**Exercise instructions**.
Reproduce every line of the material below word for word, omitting the pictures.

**Dataset entries**.
####################

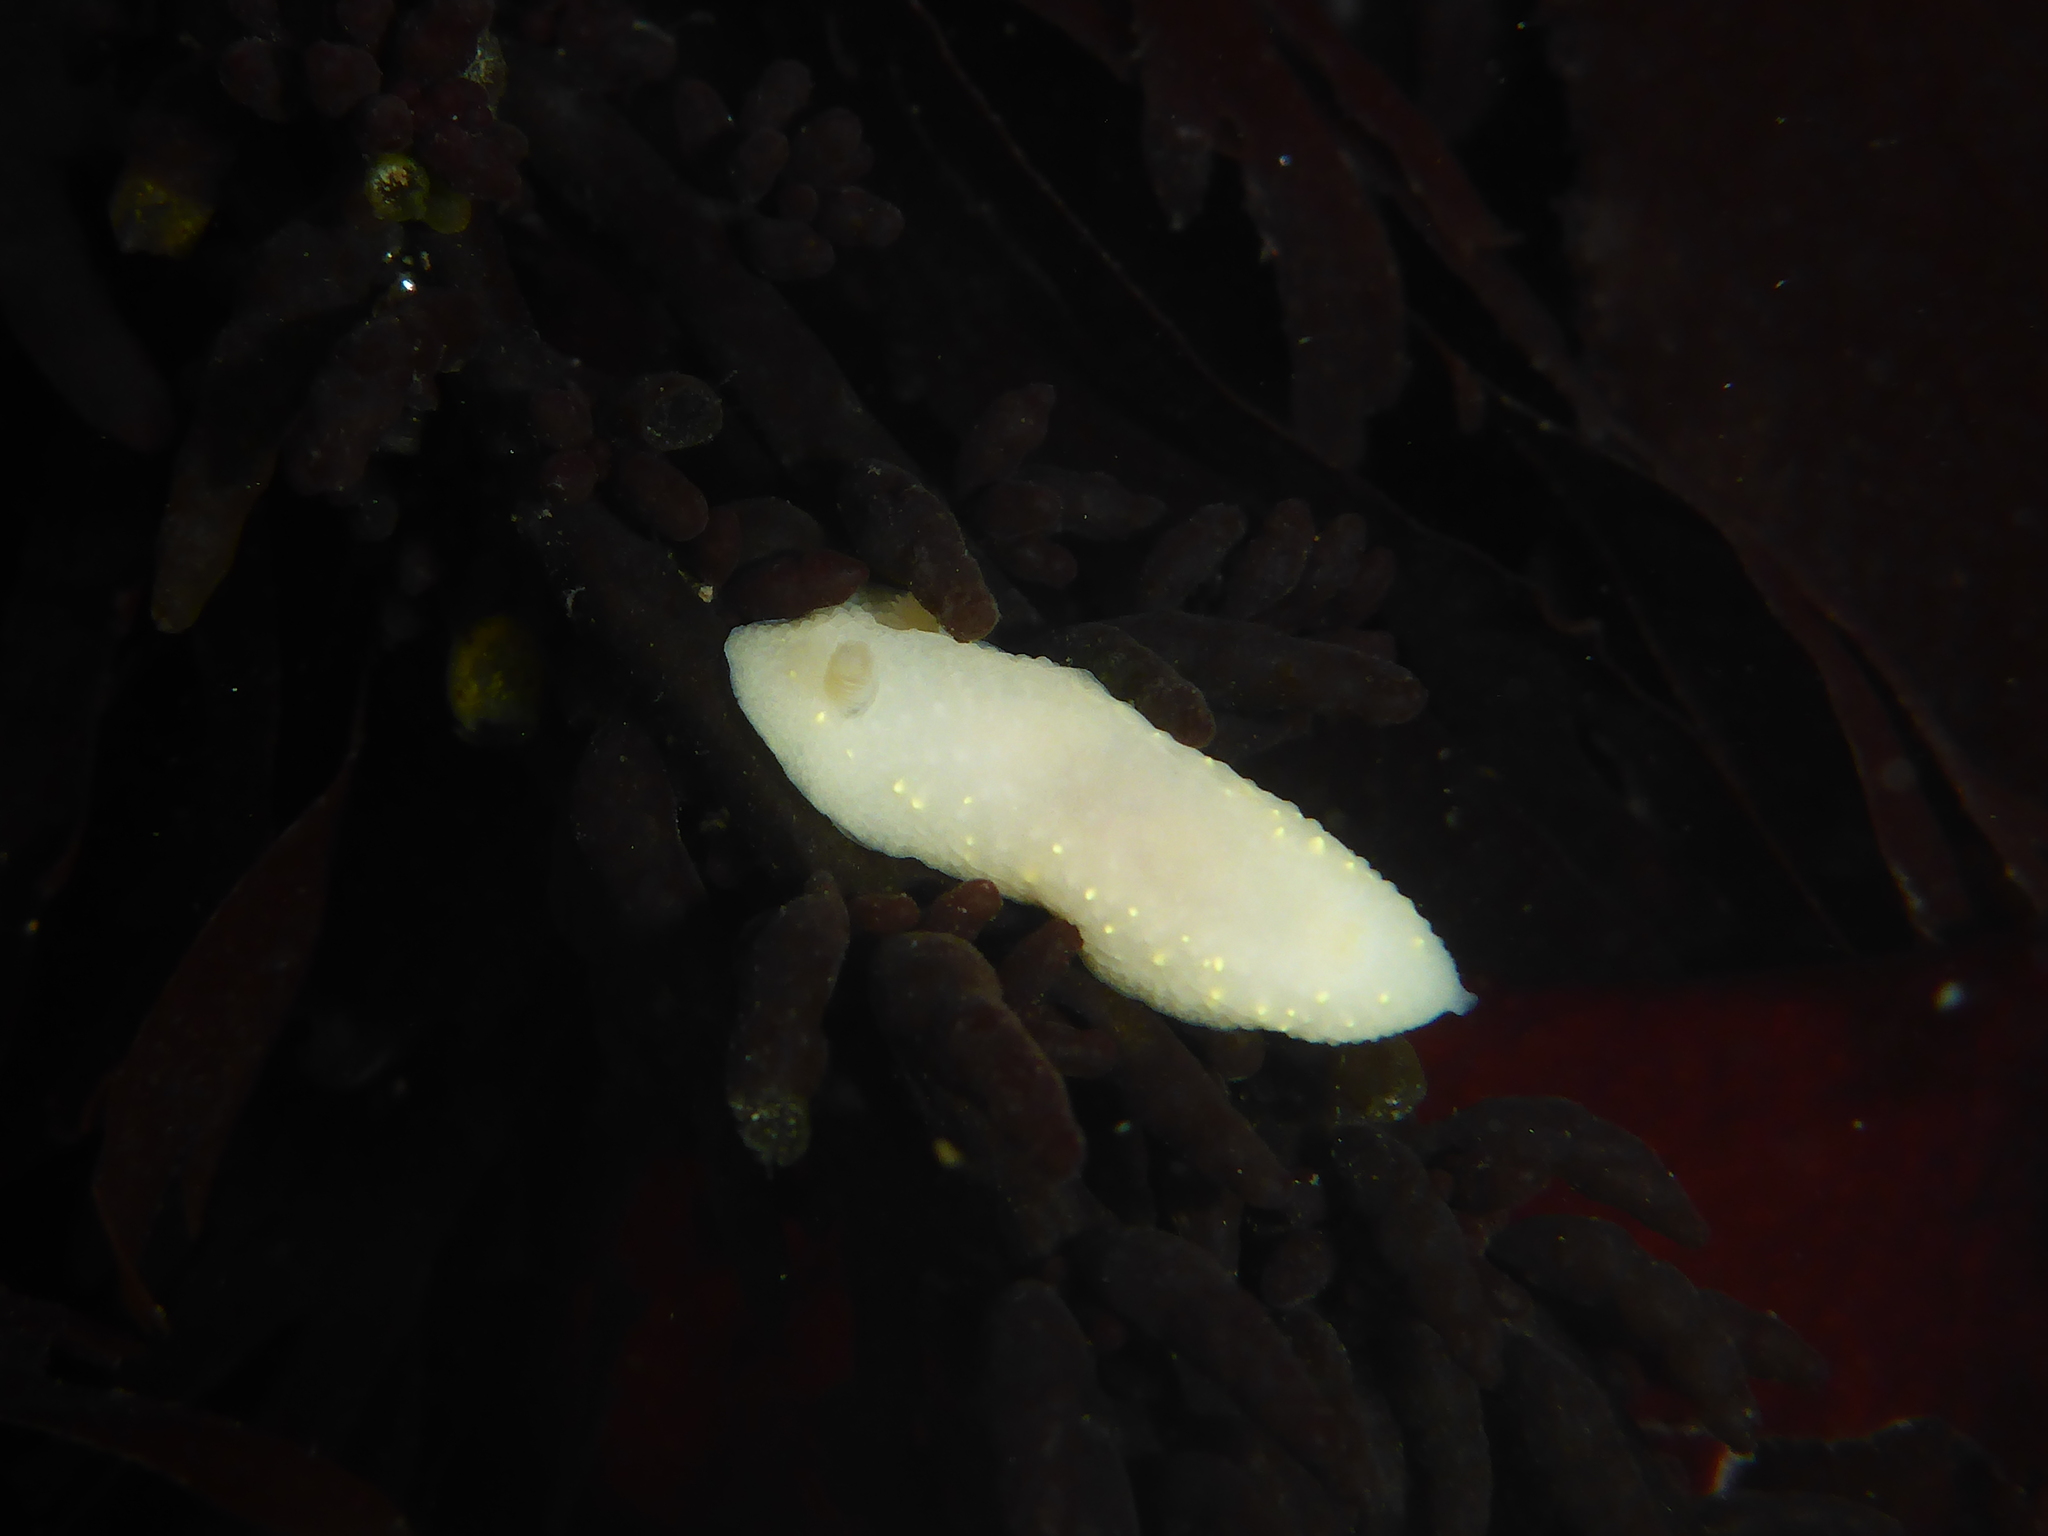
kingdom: Animalia
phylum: Mollusca
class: Gastropoda
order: Nudibranchia
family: Cadlinidae
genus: Cadlina
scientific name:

####################

**Solution to the problem**.
kingdom: Animalia
phylum: Mollusca
class: Gastropoda
order: Nudibranchia
family: Cadlinidae
genus: Cadlina
scientific name:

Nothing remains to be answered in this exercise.